Quote exactly, and only, the lines from the one containing "text [216, 1340, 1181, 1453]" through the end of the material below. Skip pictures.
** Opening THE INPUT block **
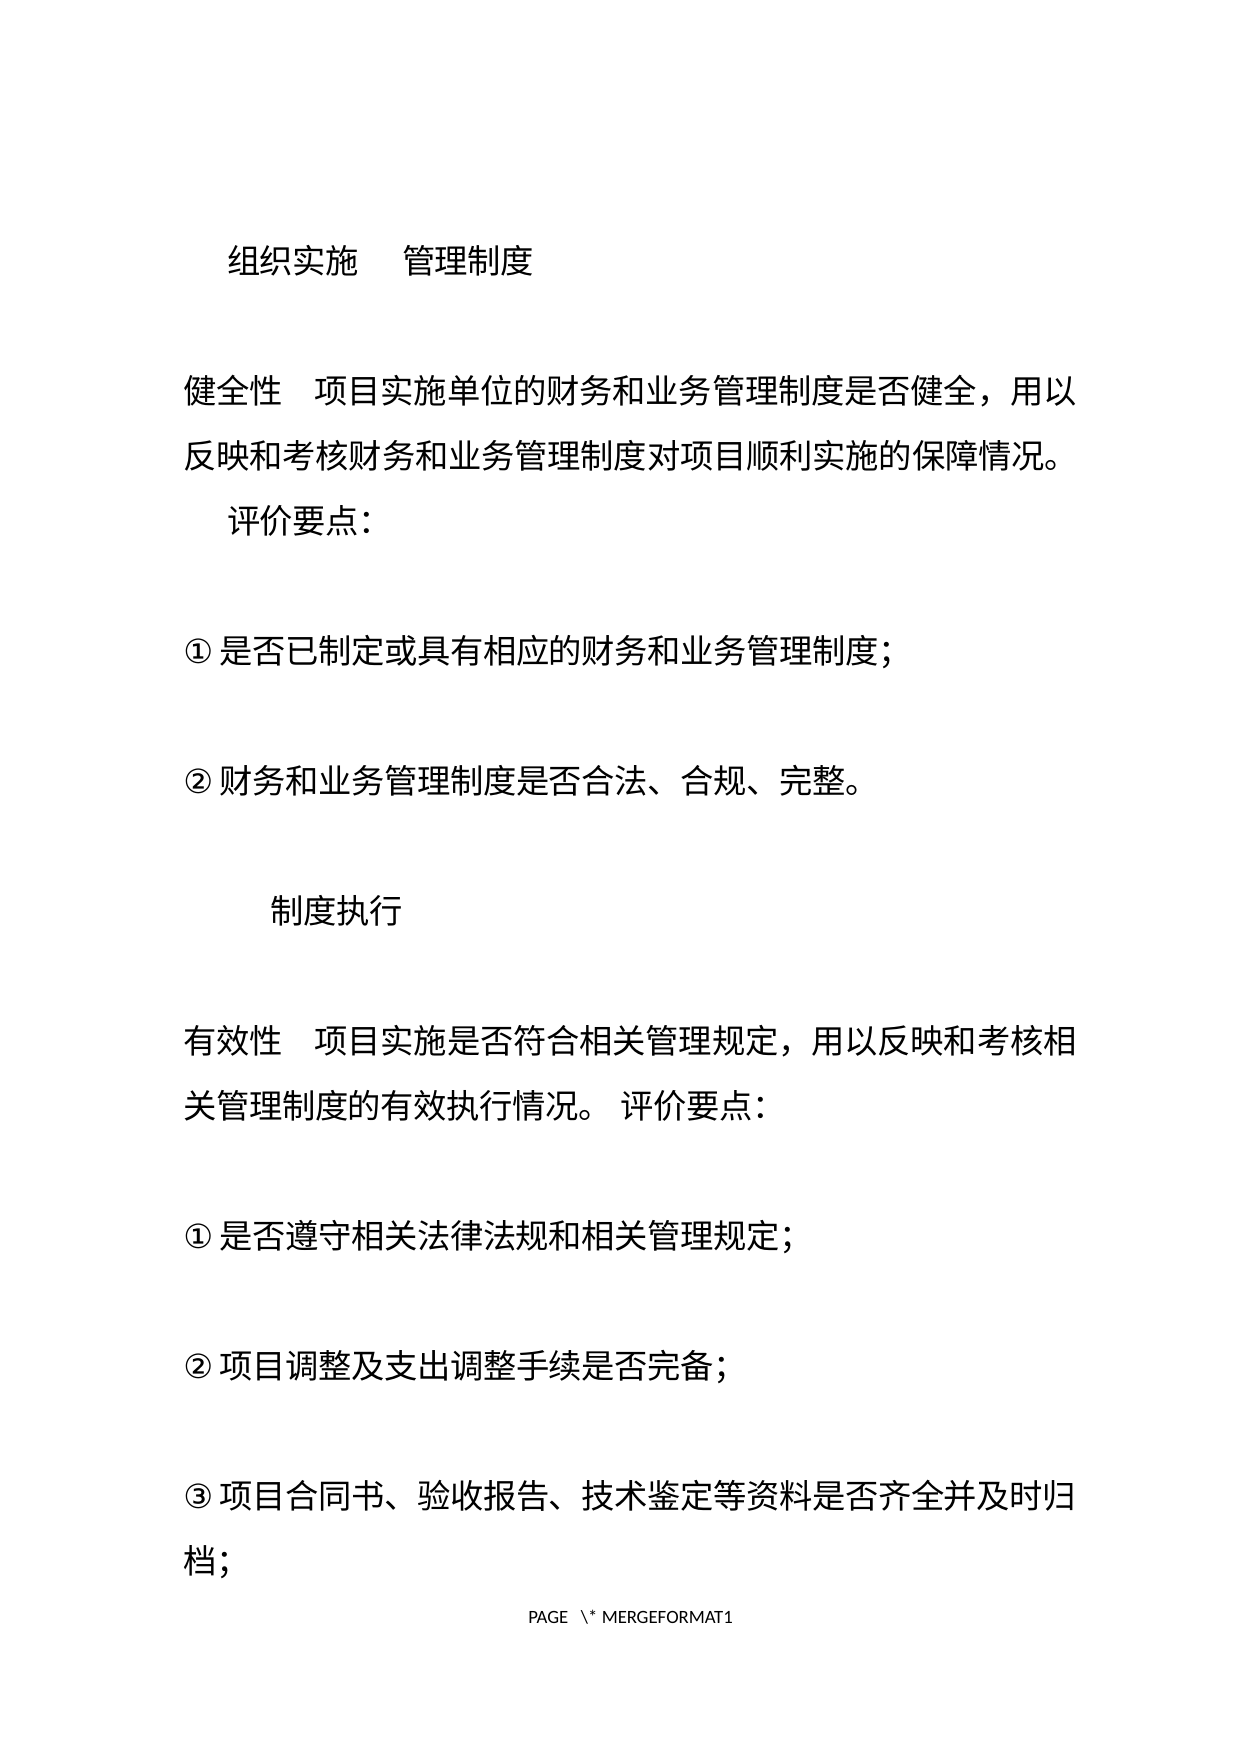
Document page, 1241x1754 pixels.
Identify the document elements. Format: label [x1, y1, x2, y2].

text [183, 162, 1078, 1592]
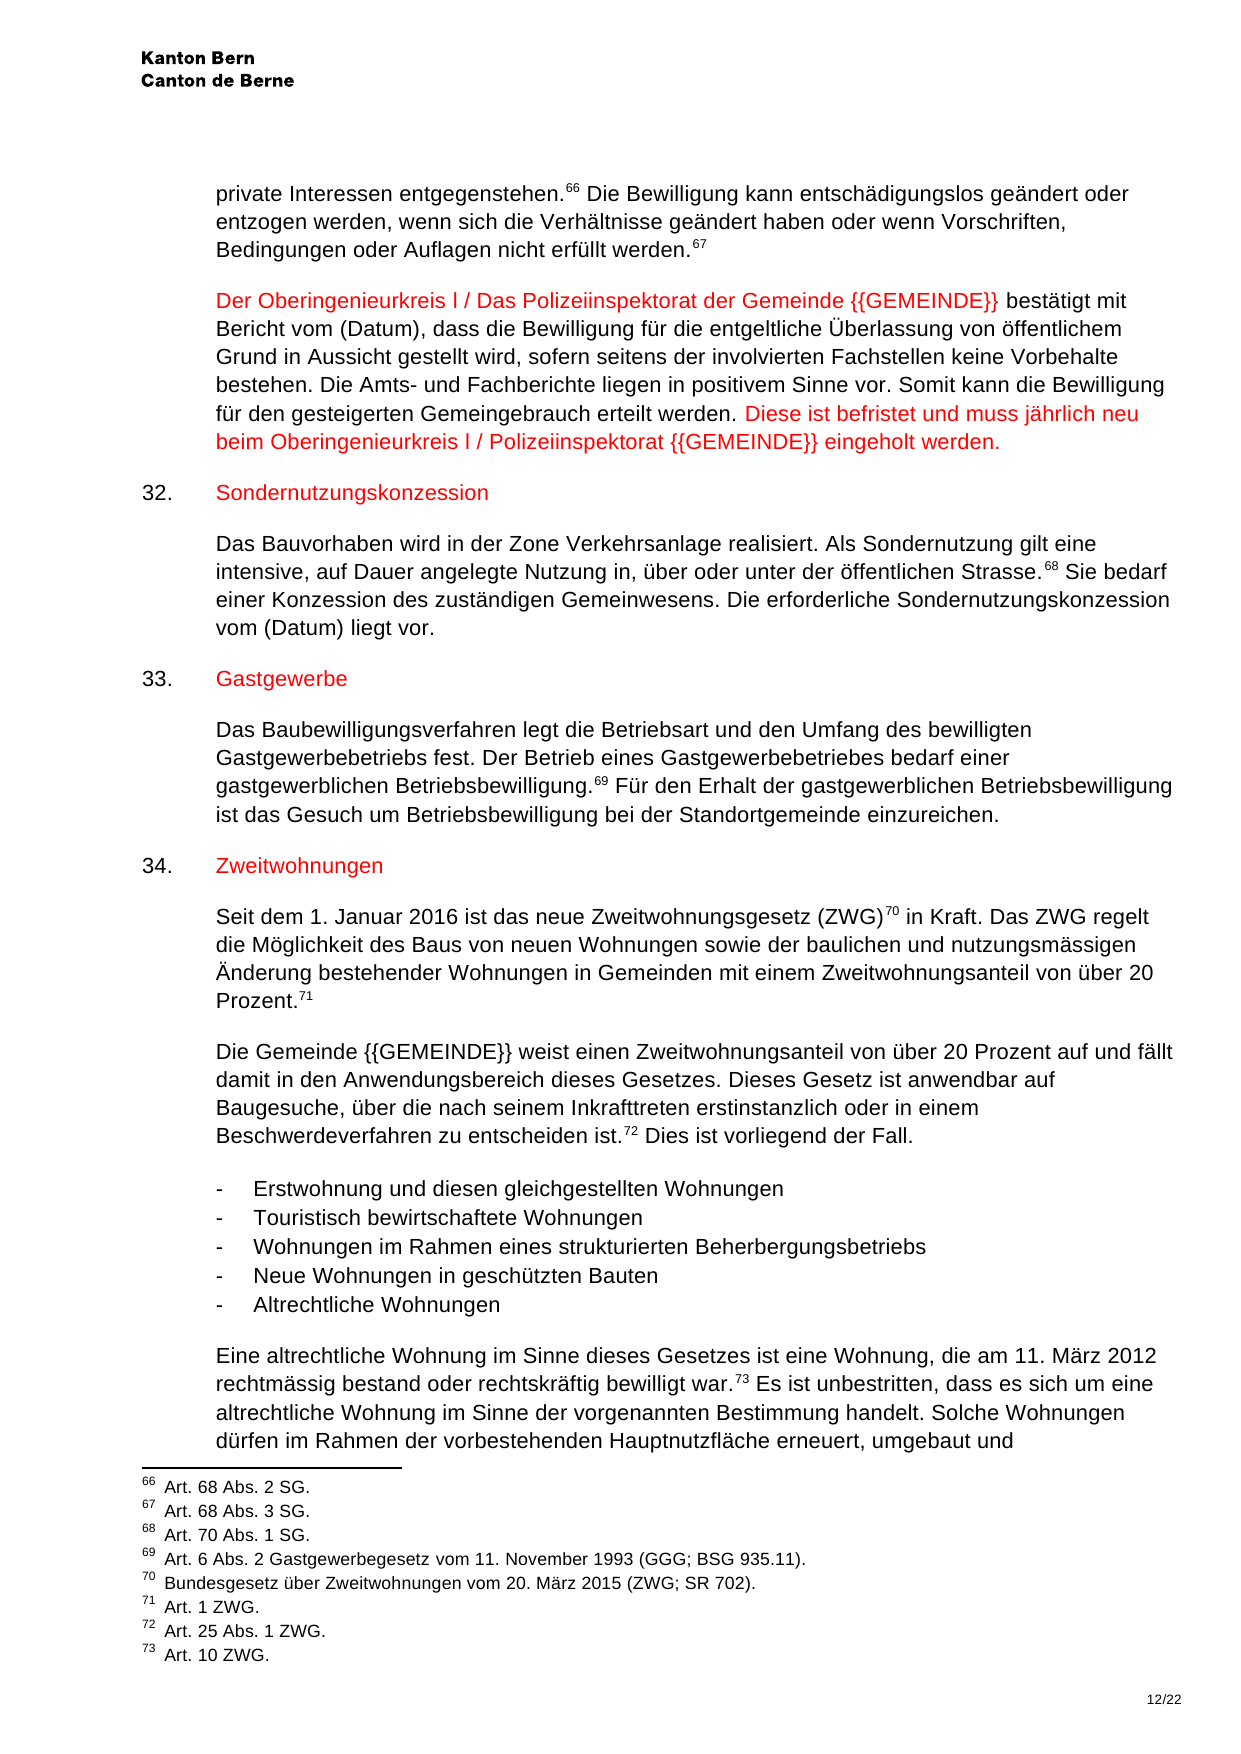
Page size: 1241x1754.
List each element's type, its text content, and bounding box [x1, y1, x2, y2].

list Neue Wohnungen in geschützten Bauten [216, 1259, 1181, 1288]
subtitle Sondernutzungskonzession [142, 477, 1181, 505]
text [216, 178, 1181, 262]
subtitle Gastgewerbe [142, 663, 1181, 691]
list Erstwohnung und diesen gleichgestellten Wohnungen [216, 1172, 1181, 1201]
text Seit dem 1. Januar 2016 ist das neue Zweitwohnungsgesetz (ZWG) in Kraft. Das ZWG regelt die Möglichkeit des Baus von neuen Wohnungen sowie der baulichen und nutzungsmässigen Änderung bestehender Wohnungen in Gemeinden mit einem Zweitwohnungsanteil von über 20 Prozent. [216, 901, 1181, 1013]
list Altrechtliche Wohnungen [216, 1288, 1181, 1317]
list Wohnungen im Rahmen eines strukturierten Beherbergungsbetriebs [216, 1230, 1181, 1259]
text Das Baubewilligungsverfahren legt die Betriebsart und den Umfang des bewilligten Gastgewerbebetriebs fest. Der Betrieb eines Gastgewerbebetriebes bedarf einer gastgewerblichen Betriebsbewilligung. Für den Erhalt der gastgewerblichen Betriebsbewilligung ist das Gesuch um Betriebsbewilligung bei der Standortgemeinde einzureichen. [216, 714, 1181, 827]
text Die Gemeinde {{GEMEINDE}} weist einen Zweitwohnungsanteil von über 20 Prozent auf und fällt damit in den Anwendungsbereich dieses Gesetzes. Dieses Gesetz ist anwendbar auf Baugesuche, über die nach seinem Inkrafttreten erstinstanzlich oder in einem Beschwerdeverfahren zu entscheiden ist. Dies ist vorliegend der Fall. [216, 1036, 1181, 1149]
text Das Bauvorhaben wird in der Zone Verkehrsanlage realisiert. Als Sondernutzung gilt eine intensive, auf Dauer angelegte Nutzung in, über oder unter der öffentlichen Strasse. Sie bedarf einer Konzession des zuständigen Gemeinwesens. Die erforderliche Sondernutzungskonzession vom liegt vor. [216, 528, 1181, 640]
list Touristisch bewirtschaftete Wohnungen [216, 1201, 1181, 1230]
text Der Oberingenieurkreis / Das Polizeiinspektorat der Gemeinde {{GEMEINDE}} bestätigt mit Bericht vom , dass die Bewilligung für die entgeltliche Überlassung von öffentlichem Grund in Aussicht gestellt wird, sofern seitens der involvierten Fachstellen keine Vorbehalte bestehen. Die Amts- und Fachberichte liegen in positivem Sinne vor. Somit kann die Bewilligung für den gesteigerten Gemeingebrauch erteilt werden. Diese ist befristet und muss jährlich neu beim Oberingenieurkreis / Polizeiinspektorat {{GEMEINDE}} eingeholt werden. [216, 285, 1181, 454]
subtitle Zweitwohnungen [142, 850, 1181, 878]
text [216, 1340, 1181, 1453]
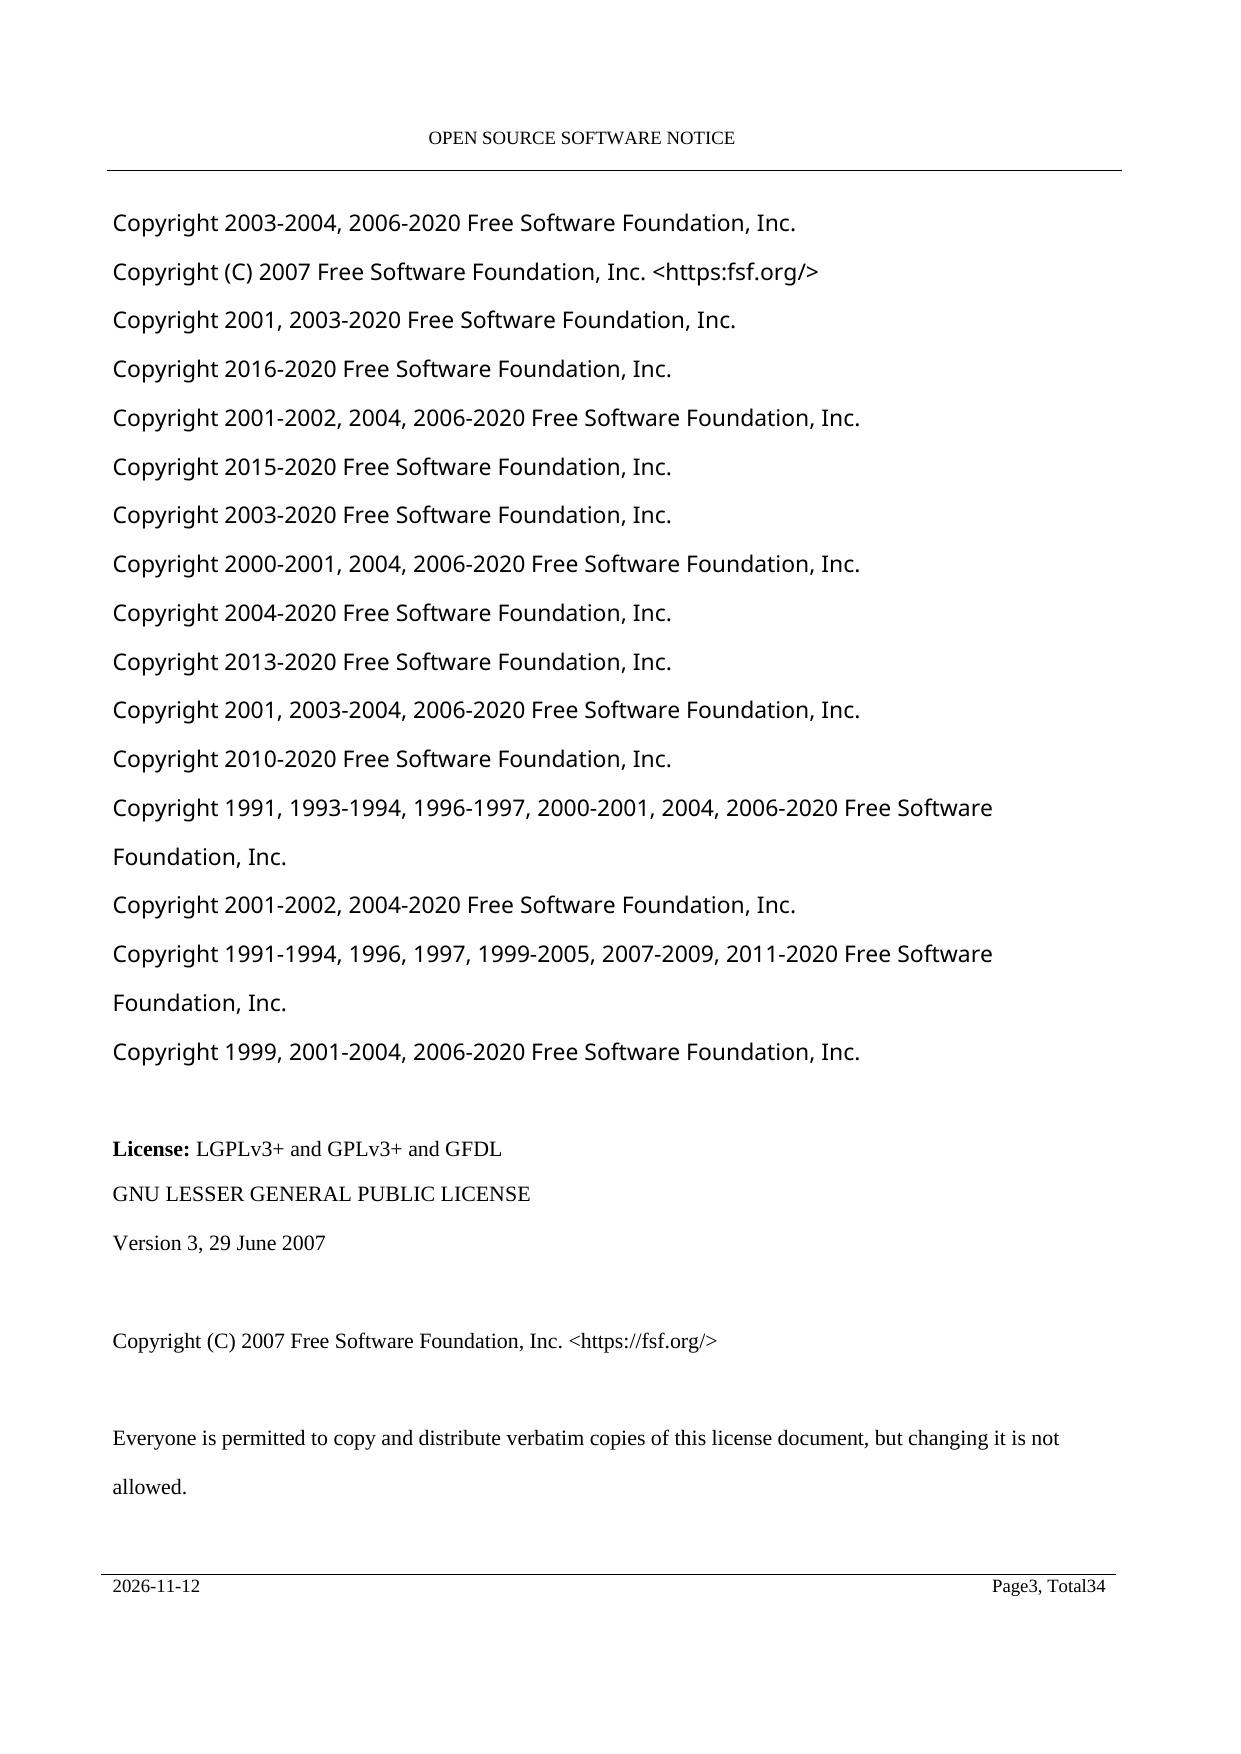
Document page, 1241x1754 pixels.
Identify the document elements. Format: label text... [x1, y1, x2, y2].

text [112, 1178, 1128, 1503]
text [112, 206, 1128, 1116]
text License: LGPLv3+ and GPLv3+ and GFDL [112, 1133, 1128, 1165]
** Closing THE INPUT block **
:: ANSWER SECTION ::
text [216, 1340, 1181, 1453]
Document page, 1241x1754 pixels.
Identify the document elements. Format: label text... [x1, y1, x2, y2].

text [112, 1178, 1128, 1503]
text [112, 206, 1128, 1116]
text License: LGPLv3+ and GPLv3+ and GFDL [112, 1133, 1128, 1165]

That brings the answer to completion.